By Adelaide Gray
Article 5 of 6
Secateurs are an essential part of any gardeners' kit and are constantly in use throughout the year. Find out how to choose a pair that's right for you and how to keep them in top condition.
How do I keep my secateurs sharp?
It’s worth giving your secateurs a bit of TLC, as they get so much use. Blunt secateurs are hard to cut with and will damage your plants. We test secateurs on hard wood and soft stringy stems.
We’ve sharpened three different types of secateurs on five sharpeners:
- Felco Sharpening Stone 902
- Felco Steel sharpening Stone 903
- Spear & Jackson Razorsharp Blade Sharpener
- Darlac Tungsten Sharpener
- Anysharp Edge Tool Sharpener
All of the sharpeners were easy to use, but the Felco sharpeners, which cost about £20 each, were best at putting an edge back on the secateur blades. If your Felco secateurs need a complete overhaul, for £20 you could send them for a full service by Burton McCall (the company that distributes Felco secateurs). We sent off a pair of well-used Felcos and they were returned within 10 days with new blades and a new spring.
- Sharpen your secateurs as soon as you notice they're not cutting cleanly.
- Sap will gum up the spring and corrode the blades of your secateurs, so clean them with soapy water after each use, dry them, and give them a spray of lubricating oil.
- If you’re cutting diseased plants, dip your secateurs in disinfectant before you move to another part of the garden.
- If your secateurs get wet, don’t delay drying the blades. Oil them or they will rust - the oil will keep the blades and spring working smoothly.
I've got a weak grip - what should I look for in a pair of secateurs?
If you have problems with your hands, you need to look for secateurs that are comfortable to hold and cut through stems easily. A strong spring, blunt blades and uncomfortable handles will tire your hand and make pruning a real chore.
Ratchet secateurs may provide a good solution - they make a cut in a number of stages and don't need so much strength to cut through thicker stems.
Geared or power-lever secateurs can also help, as you will need less effort to make a cut. Cordless powered secateurs are another alternative.
- Look for secateurs with a closed-loop handle at the bottom. They take less effort to hold.
- Choose light secateurs - a lot of models have moulded plastic handles that keep the weight down.
I've got small hands - what should I look for in a pair of secateurs?
The best way to choose secateurs is to actually get your hands on them; there is no guarantee that a 'small' pair of secateurs is suitable for a small hand.
Check that when the blades are open the span between the handles isn't too large. It will be a strain to use them if you're fighting with the spring to keep the handles together when you release them after a cut.
Check you can comfortably reach the safety catch - it's irritating to have to struggle to close the secateurs.
I'm left-handed - what should I look for in a pair of secateurs?
A lot of secateurs have the safety catch on top or centrally located, allowing you to reach it with your left hand.
But you can buy secateurs specifically for left-handed use, including Felco Model No 10 and Darlac's left-handed pruner.
Try out the secateurs before you buy them - even if the safety catch is in a convenient location that doesn't mean they will be comfortable in use.
I've heard a lot about Felco secateurs - what makes them special?
Felco produces classic quality secateurs, which are generally the choice of professionals.
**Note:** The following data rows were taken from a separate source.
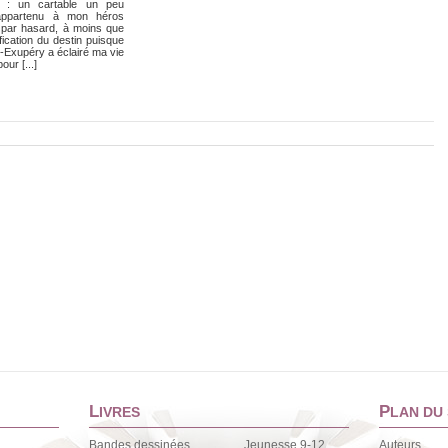
s : un cartable un peu
appartenu à mon héros
i par hasard, à moins que
fication du destin puisque
t-Exupéry a éclairé ma vie
our [...]
L
P
IVRES
LAN DU 
Bandes dessinées
Jeunesse 9-12
Auteurs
They have replaceable cutting blades, sturdy aluminium handles and come with a lifetime guarantee.
They are extremely popular, as they can be completely dismantled for maintenance and have a reputation for longevity - one pair of Felcos should last more than a lifetime.
What's different about Japanese secateurs?
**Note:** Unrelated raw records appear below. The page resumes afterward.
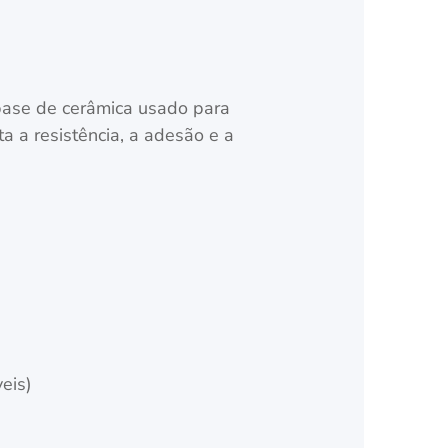
base de cerâmica usado para
a a resistência, a adesão e a
)
eis)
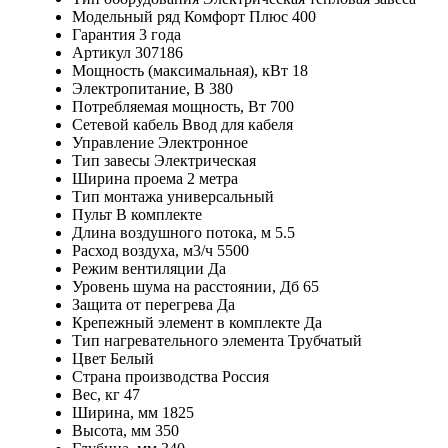
Модельный ряд
Комфорт Плюс 400
Гарантия
3 года
Артикул
307186
Мощность (максимальная), кВт
18
Электропитание, В
380
Потребляемая мощность, Вт
700
Сетевой кабель
Ввод для кабеля
Управление
Электронное
Тип завесы
Электрическая
Ширина проема
2 метра
Тип монтажа
универсальный
Пульт
В комплекте
Длина воздушного потока, м
5.5
Расход воздуха, м3/ч
5500
Режим вентиляции
Да
Уровень шума на расстоянии, Дб
65
Защита от перегрева
Да
Крепежный элемент в комплекте
Да
Тип нагревательного элемента
Трубчатый
Цвет
Белый
Страна производства
Россия
Вес, кг
47
Ширина, мм
1825
Высота, мм
350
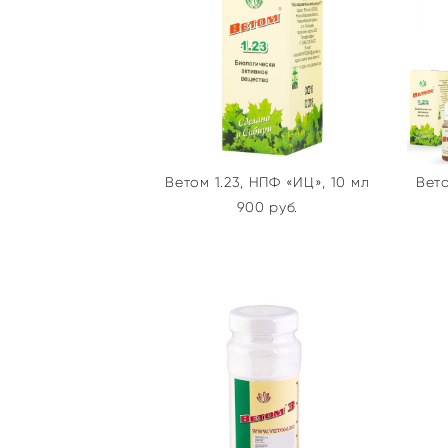
Ветом 1.23, НПФ «ИЦ», 10 мл
Вет
900 pуб.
- Japanese-steel blades are said to hold a keen edge for longer.
- The spring often resembles the spring from a clothes peg, but it doesn't necessarily mean it's weaker than other types of spring.
- Traditional Japanese secateurs often come with different-coloured handles - red and yellow, or red and white, for example. This is a rather nifty idea, as it means that during the day the red handle of the secateurs is easy to spot, while at night the white handle becomes more visible.
I keep losing the spring out of my secateurs - what can I do?
Losing the spring often spells the end of secateurs. Some brands offer a replacement service or sell replacements, but often when it's gone, it's gone.
If lost springs are an irritation for you, then you might like to try secateurs that have the spring held within the body.
I keep losing my secateurs - what can I do?
It's frustrating, but it's easy to lose your secateurs in the garden or throw them into the compost along with the garden waste.
- Look for a pair of secateurs that has a small loop built into the handle. You can use this for attaching a wrist band.
- Buy a holster for your secateurs. It will act as a good aid to memory, as well as giving you somewhere safe to keep them.
- Buy secateurs with colourful handles - yellow and red will stand out in the garden - or stick some colourful tape on them.